Joe Biden just handed Afghanistan back to the same primitive barbarian thugs we went over there to wipe out. That’s a more powerful message than anything he may happen to read off his teleprompter in Turtle Bay.

It appears the the EU isn’t any stupider than China or Russia: they, too, are able to differentiate between words and actions. Mette Frederiksen, on the other hand, still seems to think words can be pretty swell.

So let’s go back to the words of the EU President: “With Trump it was at least clear that he thought the EU wasn’t a useful partner, a useful ally. We see a clear lack of openness and loyalty.”

I don’t disagree with the premise as expressed: neither Biden nor Trump thinks the EU is a useful partner or ally, because it’s not.

The EC was based on the idea that integrating the economies of France and Germany (along with the Benelux countries and Italy) would make it less likely that they’d keep slaughtering one another every generation or two. As the six-member EC expanded and eventually morphed into today’s 28-member EU, a pretense arose: the pretense of an EU as a counterweight to the US in the western world.

Fair enough the EU aspires to be a counterweight, but it’s a bit much to expect the US to want a counterweight.

The individual nations of Europe are all, to a greater or lesser degree, useful partners and allies to the United States, and vice versa, at different times and in different ways. The EU is not, most of the time, because the EU is still a Frankenstein monster struggling to understand itself: head of Germany, heart of France, hands of Italy and Spain, feet of Belgium and Sweden, left earlobe of Denmark, and so on.
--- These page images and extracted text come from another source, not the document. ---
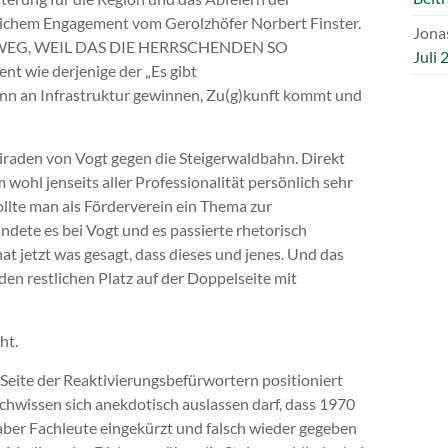
lichem Engagement vom Gerolzhöfer Norbert Finster.
Jonas
LES WEG, WEIL DAS DIE HERRSCHENDEN SO
Juli 
 wie derjenige der „Es gibt
ann an Infrastruktur gewinnen, Zu(g)kunft kommt und
Tiraden von Vogt gegen die Steigerwaldbahn. Direkt
ohl jenseits aller Professionalität persönlich sehr
lte man als Förderverein ein Thema zur
andete es bei Vogt und es passierte rhetorisch
at jetzt was gesagt, dass dieses und jenes. Und das
 den restlichen Platz auf der Doppelseite mit
ht.
 Seite der Reaktivierungsbefürwortern positioniert
chwissen sich anekdotisch auslassen darf, dass 1970
aber Fachleute eingekürzt und falsch wieder gegeben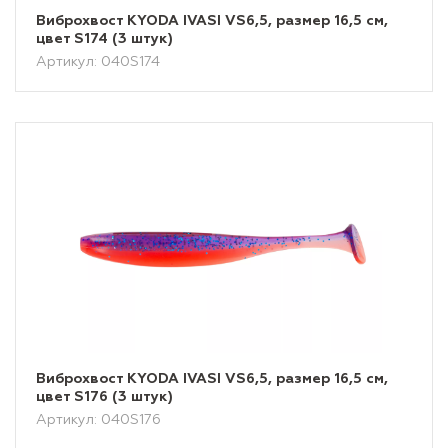
Виброхвост KYODA IVASI VS6,5, размер 16,5 см,
цвет S174 (3 штук)
Артикул: 040S174
Виброхвост KYODA IVASI VS6,5, размер 16,5 см,
цвет S176 (3 штук)
Артикул: 040S176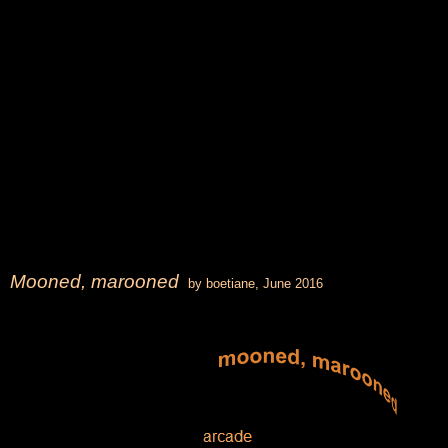
.
.
.
.
.
.
.
.
.
Mooned, marooned
by boetiane
, June 2016
.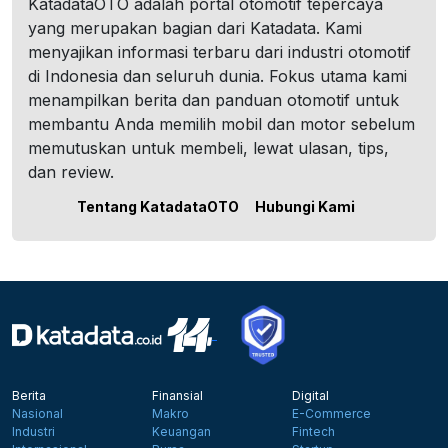
KatadataOTO adalah portal otomotif tepercaya
yang merupakan bagian dari Katadata. Kami
menyajikan informasi terbaru dari industri otomotif
di Indonesia dan seluruh dunia. Fokus utama kami
menampilkan berita dan panduan otomotif untuk
membantu Anda memilih mobil dan motor sebelum
memutuskan untuk membeli, lewat ulasan, tips,
dan review.
Tentang KatadataOTO
Hubungi Kami
Berita
Finansial
Digital
Nasional
Makro
E-Commerce
Industri
Keuangan
Fintech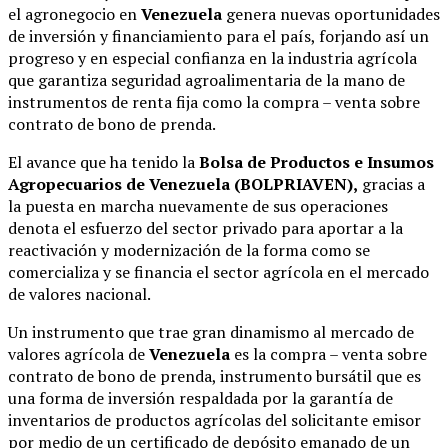
el agronegocio en
Venezuela
genera nuevas oportunidades
de inversión y financiamiento para el país, forjando así un
progreso y en especial confianza en la industria agrícola
que garantiza seguridad agroalimentaria de la mano de
instrumentos de renta fija como la compra – venta sobre
contrato de bono de prenda.
El avance que ha tenido la
Bolsa de Productos e Insumos
Agropecuarios de Venezuela (BOLPRIAVEN),
gracias a
la puesta en marcha nuevamente de sus operaciones
denota el esfuerzo del sector privado para aportar a la
reactivación y modernización de la forma como se
comercializa y se financia el sector agrícola en el mercado
de valores nacional.
Un instrumento que trae gran dinamismo al mercado de
valores agrícola de
Venezuela
es la compra – venta sobre
contrato de bono de prenda, instrumento bursátil que es
una forma de inversión respaldada por la garantía de
inventarios de productos agrícolas del solicitante emisor
por medio de un certificado de depósito emanado de un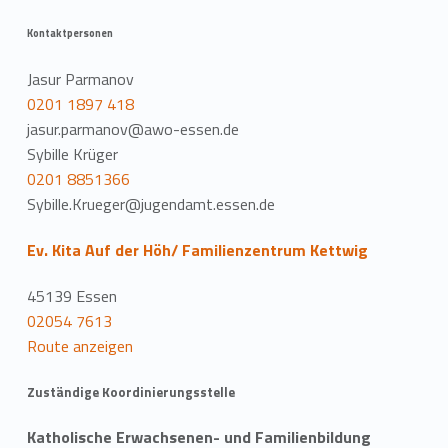
Kontaktpersonen
Jasur Parmanov
0201 1897 418
jasur.parmanov@awo-essen.de
Sybille Krüger
0201 8851366
Sybille.Krueger@jugendamt.essen.de
Ev. Kita Auf der Höh/ Familienzentrum Kettwig
45139 Essen
02054 7613
Route anzeigen
Zuständige Koordinierungsstelle
Katholische Erwachsenen- und Familienbildung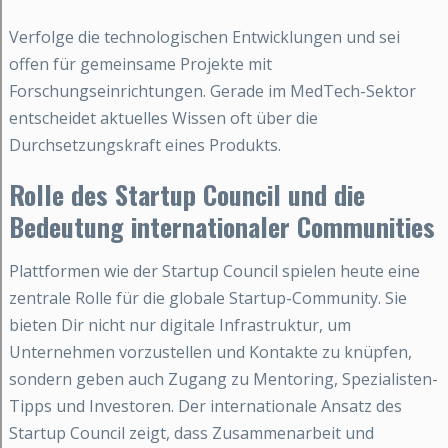
Verfolge die technologischen Entwicklungen und sei
offen für gemeinsame Projekte mit
Forschungseinrichtungen. Gerade im MedTech-Sektor
entscheidet aktuelles Wissen oft über die
Durchsetzungskraft eines Produkts.
Rolle des Startup Council und die
Bedeutung internationaler Communities
Plattformen wie der Startup Council spielen heute eine
zentrale Rolle für die globale Startup-Community. Sie
bieten Dir nicht nur digitale Infrastruktur, um
Unternehmen vorzustellen und Kontakte zu knüpfen,
sondern geben auch Zugang zu Mentoring, Spezialisten-
Tipps und Investoren. Der internationale Ansatz des
Startup Council zeigt, dass Zusammenarbeit und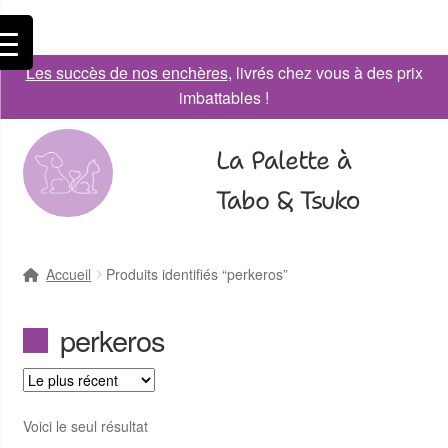
Les succès de nos enchères
, livrés chez vous à des prix
imbattables !
La Palette à
Tabo & Tsuko
Accueil
Produits identifiés “perkeros”
perkeros
Voici le seul résultat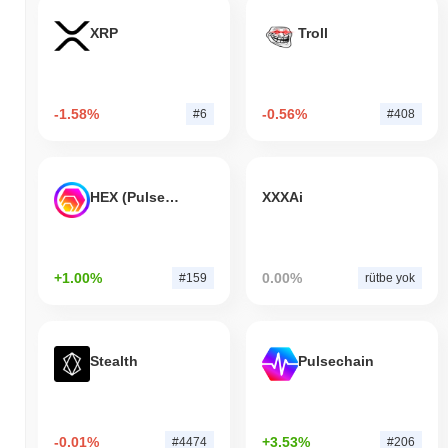
XRP
Troll
-1.58%
-0.56%
#6
#408
HEX (Pulsechain)
XXXAi
+1.00%
0.00%
#159
rütbe yok
Stealth
Pulsechain
-0.01%
+3.53%
#4474
#206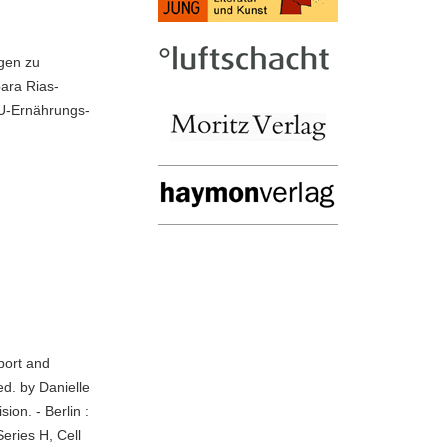
ngen zu
bara Rias-
(GU-Ernährungs-
port and
ed. by Danielle
ion. - Berlin :
Series H, Cell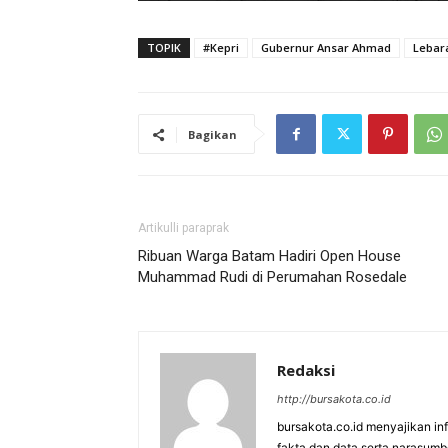
TOPIK
#Kepri
Gubernur Ansar Ahmad
Lebara
Bagikan
Artikulli paraprak
Ribuan Warga Batam Hadiri Open House
Muhammad Rudi di Perumahan Rosedale
Redaksi
http://bursakota.co.id
bursakota.co.id menyajikan in
fakta dan data serta narasumb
Trump wasn’t wary of the EU out of any ideological conviction, but because the EU is of only limited utility to the United States. That doesn’t change just because Biden is now the American president.
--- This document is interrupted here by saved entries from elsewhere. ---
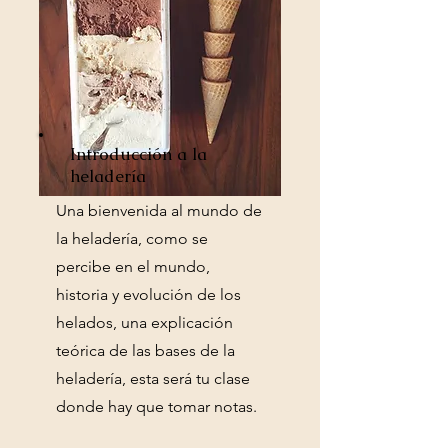
Introducción a la
heladería
Una bienvenida al mundo de
la heladería, como se
percibe en el mundo,
historia y evolución de los
helados, una explicación
teórica de las bases de la
heladería, esta será tu clase
donde hay que tomar notas.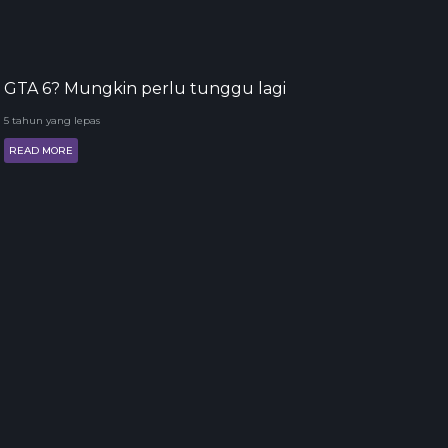
GTA 6? Mungkin perlu tunggu lagi
5 tahun yang lepas
READ MORE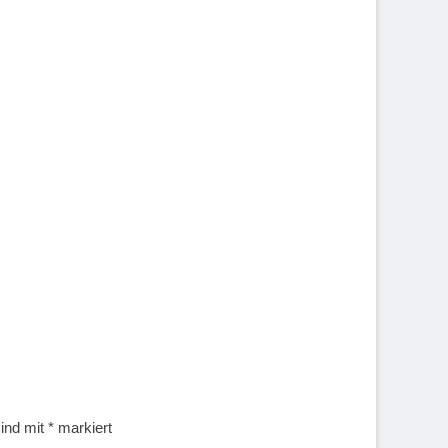
sind mit
*
markiert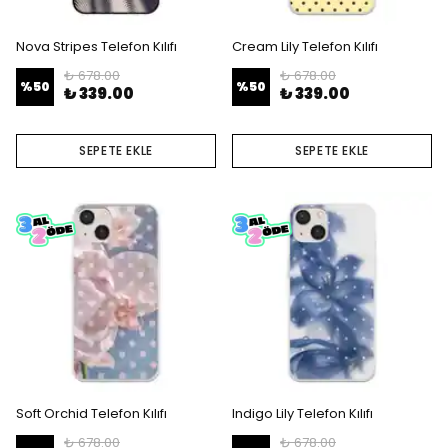
Nova Stripes Telefon Kılıfı
Cream Lily Telefon Kılıfı
₺ 678.00
₺ 678.00
%
50
%
50
₺ 339.00
₺ 339.00
SEPETE EKLE
SEPETE EKLE
Soft Orchid Telefon Kılıfı
Indigo Lily Telefon Kılıfı
₺ 678.00
₺ 678.00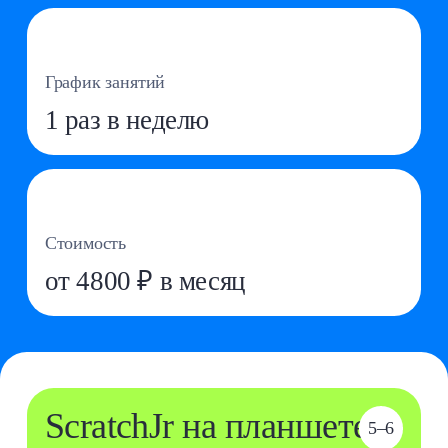
от 4800 ₽ в месяц
ScratchJr на планшете
5–6
Логические задачи, игры, последовательности
Оставить заявку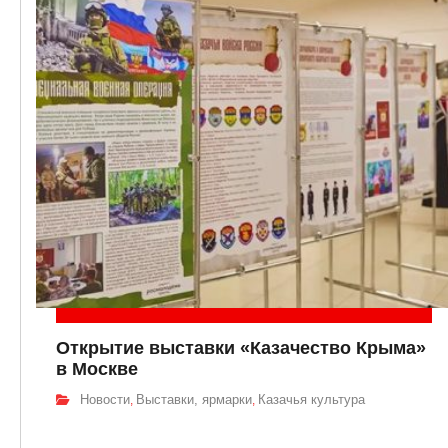
Открытие выставки «Казачество Крыма»
в Москве
Новости
Выставки, ярмарки
Казачья культура
,
,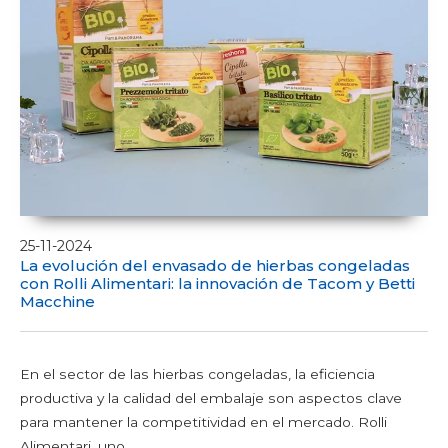
25-11-2024
La evolución del envasado de hierbas congeladas
con Rolli Alimentari: la innovación de Tacom y Betti
Macchine
En el sector de las hierbas congeladas, la eficiencia
productiva y la calidad del embalaje son aspectos clave
para mantener la competitividad en el mercado. Rolli
Alimentari, uno...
That’s not to say American presidents are antagonistic to the EU, only that they understand, as we all should, that in most international issues America is better off working with the various European heads of state than with the EU itself. Because Joe Biden is an old-school, glad-handed pol, and because he’s ideologically sympathetic to the leftist vision of the EU, he’s just less inclined than Trump was ever to speak a discouraging word about it. So he speaks highly of the EU even as the particular circumstances of specific circumstances and events require him to piss all over it.

Similarly, the EU is not always going to find the US a useful ally or partner. And they’re certainly not shy about speaking up when they find America’s cooperation wanting.

Thus the EU is delighted by Biden’s commitment to the various leftist projects to which the EU is committed (climate, socialism, etc) even as they’re appalled by his kicking of France to the curb in favor of non-EU countries.

I’m always happy to see Joe Biden kicked around on the world stage, or any stage, because I think the man is a fraud and an imbecile and am tired of the American media serving as his praetorian guard. I disagree with his vision. I disagree with most of his administration’s policies. I’m disgusted by the constant gaslighting by the president, his administration, and the media propping them up. And on the Afghanistan question, Biden treated the individual nations of Europe just as shabbily as he treated the EU, and he deserves to be called out for it: since the American media won’t do it, then I’m happy at least the European media will.

But I refuse to shed any crocodile tears for an EU that spent the last four years publicly pissing all over an American president and now feels slighted by the new American president.

On the contrary: I’d even say the sound of their complaints is an unconditional pleasure.